Mas o cultivo de peixes nos igarapés tem uma grande importância ao despoluir as águas. "Quase todos os igarapés de Manaus estão eutrofizados. A melhor maneira de preservar a qualidade de água é criar peixes" , disse Geraldo Bernardino, secretário de pesca do Estado do Amazonas, se referindo ao fenômeno no qual o excesso de compostos químicos nas águas fluviais aumenta a quantidade de algas, prejudicando a qualidade de água.

O secretário afirma que os já existem 200 produtores cadastrados no Estados e que é possível tirar de 4 mil a 5 mil reais por cada 100 m3 de água.

Mas o peixe de cativeiro perde no sabor, portanto, a recomendação é que dez dias antes de ser pescado, a ração seja suspensa, fazendo com que o peixe se alimente apenas de frutas que caem ocasionalmente e também do limo.

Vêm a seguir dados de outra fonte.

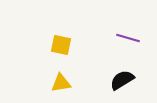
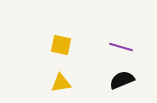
purple line: moved 7 px left, 9 px down
black semicircle: rotated 10 degrees clockwise
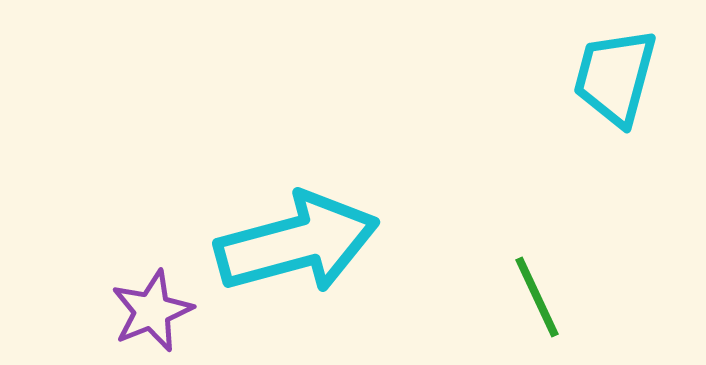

Tradicionalmente, os igarapés com suas águas geladas e correntes são vistos como balneários. "A ideia de criar peixe já é política pública e já foram criados centenas de projetos como os de Manaus no interior do estado", disse Denise Gutierrez, coordenadora de Tecnologia social Instituto Nacional de Pesquisas da Amazônia (Inpa).

*A repórter viajou a convite da Fundação Banco do Brasil.